Each week for the next 3 months I will be posting a summary of my thoughts and experiences that week in the Galvanize Data Science Immersive. I am currently enrolled as a member of the 13th cohort!
This post will be a short background of how I came to enroll in the program, and why I chose Galvanize over other data science bootcamps.
After completing an MSc in Medical Physics, I was looking to move laterally from research into data science. Although I felt that I had picked up many of the techniques and tools used within data science throughout my MSc, I felt that I was lacking in some of the more applied parts: creating interfaces, presenting work to a lay-audience, telling a compelling story with data that may be interesting to those not directly in your field… Looking to improve on these aspects, I began researching data science bootcamps.
The current players in the data science bootcamp market, in the bay-area at least, seem to be General Assembly, Metis,and Galvanize. I applied to all three, and came to be impressed by different qualities of each program as I progressed through their respective interview processes. Each of the companies had roughly similar interview processes:
General Assembly has a long history of successful bootcamp graduates, but mainly in fields such as web development and user experience; this would be their first data science bootcamp. It was unclear to me whether this being the inaugural data science program should have been weighted as a pro or a con. On the one hand, given that the future success and marketability of the program partially hinges on the success of the first-round graduates, I expect there to be special attention paid to the students. On the other hand, given the lack of prior experience in running the course, I felt there would be high potential for pedagogical hiccups.
Of the three, I felt that the General Assembly interview process gave the best opportunities to showcase softer skills, such as presentation and story-telling. This was most apparent in their take-home assignment in which you are given a SQL database with data related to a music store, and several questions like “how does geographical region impact music taste”, or “what might X store do to improve sales”. After answering the questions, the candidate is to create a PPT, and will present it to General Assembly upon completion. The questions were fairly open-ended, and there was no time-limit for completion - together these allowed for a lot of creativity in the response.
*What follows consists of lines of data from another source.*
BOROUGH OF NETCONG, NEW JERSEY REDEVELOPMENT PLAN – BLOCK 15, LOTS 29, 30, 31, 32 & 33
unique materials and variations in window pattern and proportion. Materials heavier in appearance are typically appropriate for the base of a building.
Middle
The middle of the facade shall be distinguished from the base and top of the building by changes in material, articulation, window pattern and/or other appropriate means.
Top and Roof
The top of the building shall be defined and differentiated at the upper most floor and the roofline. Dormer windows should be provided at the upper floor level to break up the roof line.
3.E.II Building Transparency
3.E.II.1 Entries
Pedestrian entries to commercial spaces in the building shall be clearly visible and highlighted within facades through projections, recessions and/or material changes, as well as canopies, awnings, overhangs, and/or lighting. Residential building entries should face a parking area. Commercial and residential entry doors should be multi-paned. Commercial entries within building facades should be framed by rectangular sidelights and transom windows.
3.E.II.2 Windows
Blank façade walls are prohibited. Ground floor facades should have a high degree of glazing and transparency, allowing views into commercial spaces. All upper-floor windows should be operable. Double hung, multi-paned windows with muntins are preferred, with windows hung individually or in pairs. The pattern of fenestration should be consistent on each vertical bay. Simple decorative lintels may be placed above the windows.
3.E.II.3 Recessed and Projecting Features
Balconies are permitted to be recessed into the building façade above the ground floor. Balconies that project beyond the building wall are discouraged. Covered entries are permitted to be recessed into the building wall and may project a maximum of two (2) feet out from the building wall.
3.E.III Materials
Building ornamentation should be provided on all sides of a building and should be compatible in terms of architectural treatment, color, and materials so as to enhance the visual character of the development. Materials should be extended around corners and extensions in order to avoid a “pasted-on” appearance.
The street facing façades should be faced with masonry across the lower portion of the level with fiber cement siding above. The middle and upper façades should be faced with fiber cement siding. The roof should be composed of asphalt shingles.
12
Notably missing from the General Assembly interview process was an interview with an instructor. All interviews were conducted with non-technical staff, so it was difficult to get a handle on the skills of the instructors.
The Metis take home assignment gave 24 hours for completion, which was absolutely enough time to polish the end result. It also gave lots of room for creativity, pushing the candidate to create an idea for a potential project and diagram it end to end (colors and pictures encouraged, words discouraged).
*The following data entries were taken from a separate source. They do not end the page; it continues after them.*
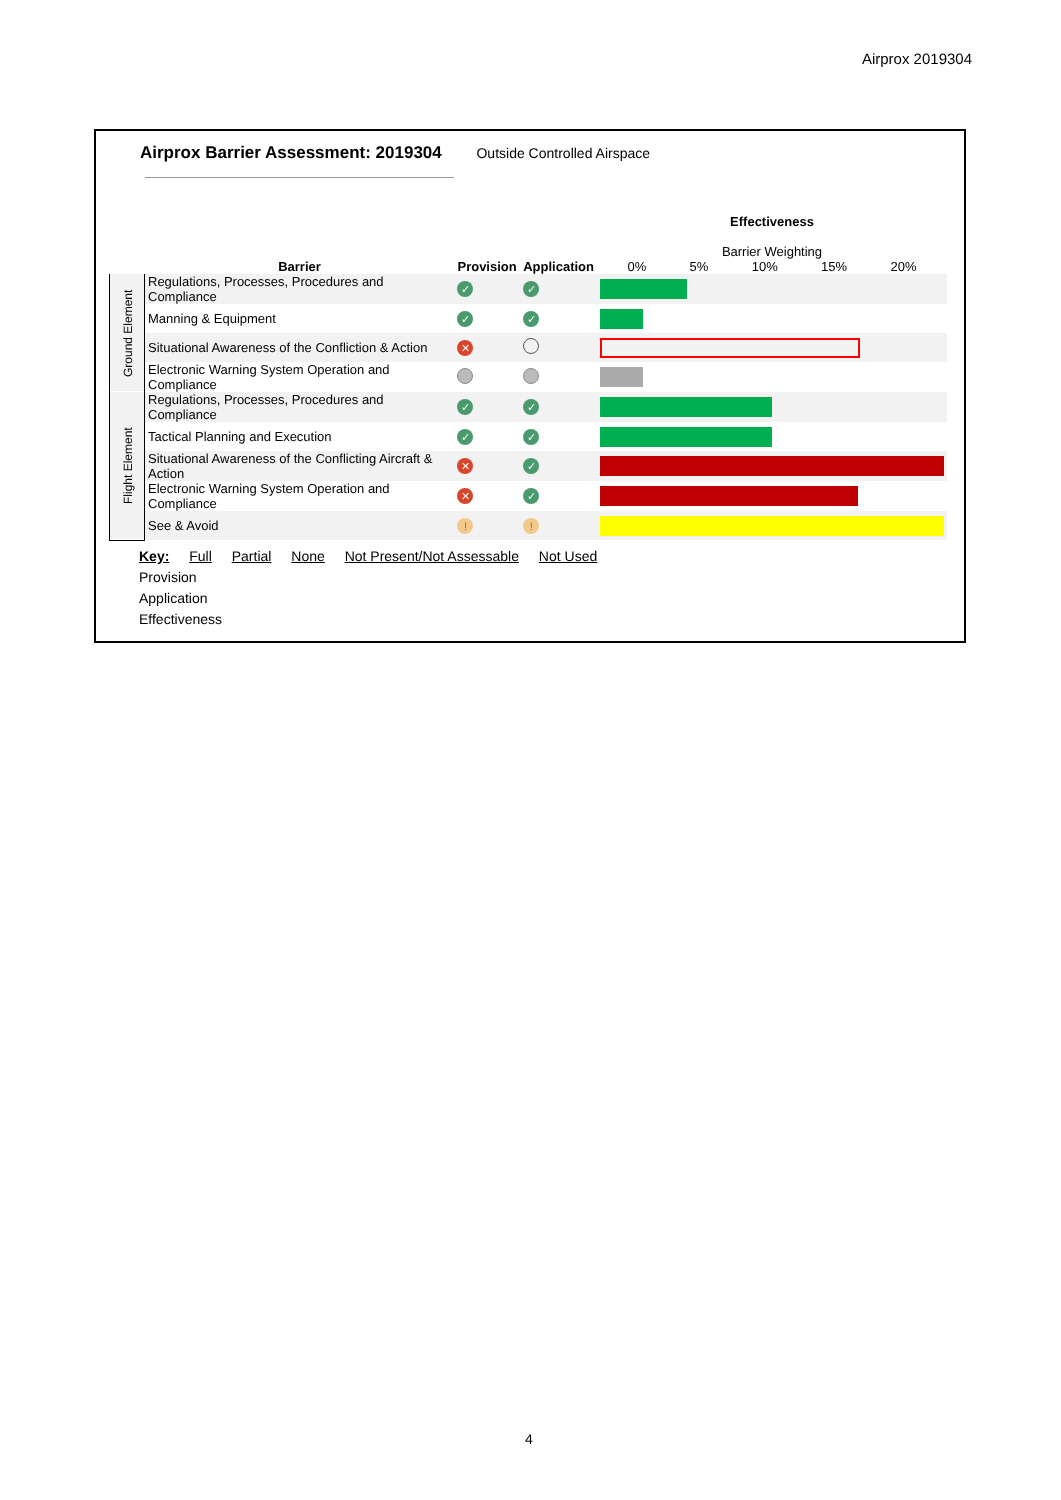Airprox 2019304
Airprox Barrier Assessment: 2019304 Outside Controlled Airspace
| | Barrier | Provision | Application | Effectiveness Barrier Weighting 0% 5% 10% 15% 20% |
| Ground Element | Regulations, Processes, Procedures and Compliance | ✓ | ✓ | |
| | Manning & Equipment | ✓ | ✓ | |
| | Situational Awareness of the Confliction & Action | ✕ | | |
| | Electronic Warning System Operation and Compliance | | | |
| Flight Element | Regulations, Processes, Procedures and Compliance | ✓ | ✓ | |
| | Tactical Planning and Execution | ✓ | ✓ | |
| | Situational Awareness of the Conflicting Aircraft & Action | ✕ | ✓ | |
| | Electronic Warning System Operation and Compliance | ✕ | ✓ | |
| | See & Avoid | ! | ! | |
Key: Full Partial None Not Present/Not Assessable Not Used
Provision
Application
Effectiveness
4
Galvanize had the most technically difficult interview assignment, given 4 hours the candidate is expected to answer a series of questions testing their python skills. The question set was relatively long for that time period, and there were a number of extra credit questions. I opted to complete the extra questions at the expense of cleaning up my code and really polishing the previous results. Galvanize also had by far the most rigorous statistics interview. Overall, I felt there were fewer opportunities for flourish and creativity throughout the Galvanize application than there were in the other two programs.
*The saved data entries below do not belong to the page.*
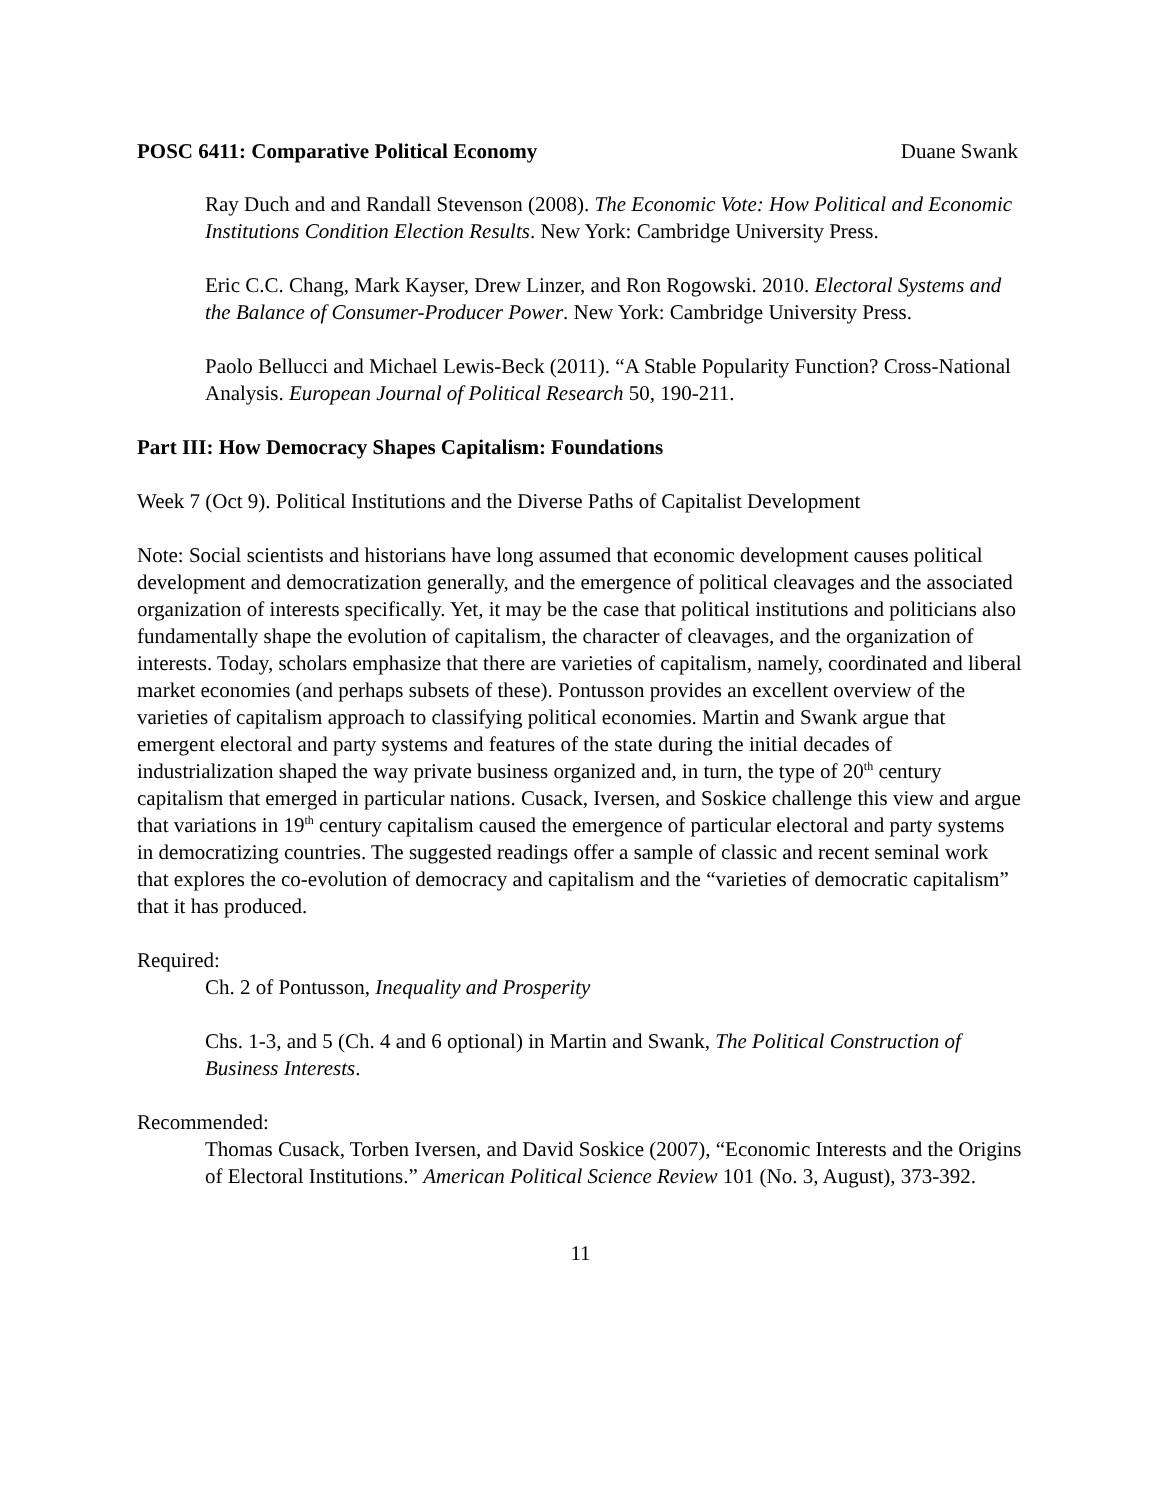POSC 6411: Comparative Political Economy Duane Swank
Ray Duch and and Randall Stevenson (2008). The Economic Vote: How Political and Economic Institutions Condition Election Results. New York: Cambridge University Press.
Eric C.C. Chang, Mark Kayser, Drew Linzer, and Ron Rogowski. 2010. Electoral Systems and the Balance of Consumer-Producer Power. New York: Cambridge University Press.
Paolo Bellucci and Michael Lewis-Beck (2011). “A Stable Popularity Function? Cross-National Analysis. European Journal of Political Research 50, 190-211.
Part III: How Democracy Shapes Capitalism: Foundations
Week 7 (Oct 9). Political Institutions and the Diverse Paths of Capitalist Development
Note: Social scientists and historians have long assumed that economic development causes political development and democratization generally, and the emergence of political cleavages and the associated organization of interests specifically. Yet, it may be the case that political institutions and politicians also fundamentally shape the evolution of capitalism, the character of cleavages, and the organization of interests. Today, scholars emphasize that there are varieties of capitalism, namely, coordinated and liberal market economies (and perhaps subsets of these). Pontusson provides an excellent overview of the varieties of capitalism approach to classifying political economies. Martin and Swank argue that emergent electoral and party systems and features of the state during the initial decades of industrialization shaped the way private business organized and, in turn, the type of 20<sup>th</sup> century capitalism that emerged in particular nations. Cusack, Iversen, and Soskice challenge this view and argue that variations in 19<sup>th</sup> century capitalism caused the emergence of particular electoral and party systems in democratizing countries. The suggested readings offer a sample of classic and recent seminal work that explores the co-evolution of democracy and capitalism and the “varieties of democratic capitalism” that it has produced.
Required:
Ch. 2 of Pontusson, Inequality and Prosperity
Chs. 1-3, and 5 (Ch. 4 and 6 optional) in Martin and Swank, The Political Construction of Business Interests.
Recommended:
Thomas Cusack, Torben Iversen, and David Soskice (2007), “Economic Interests and the Origins of Electoral Institutions.” American Political Science Review 101 (No. 3, August), 373-392.
11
In the end, I chose Galvanize due to what I perceived to be the strongest reputation online (based largely on student testimonials on Quora), and the rigorousness of the interview. Given the rigor, my hope was that my peers in the classroom would be of the highest calibre.
Galvanize is taught entirely in Python, which I expect will be very interesting for me. I have been using R consistently for the past two years (and have even written a couple of packages for R), and consequently the way I think about data analysis is heavily influenced by several R packages (namely dplyr
, tidyr
, ggplot2
, reshape2
, etc. - the hadleyverse!). Moving to python will force me think in a different way, and I’m looking forward to that!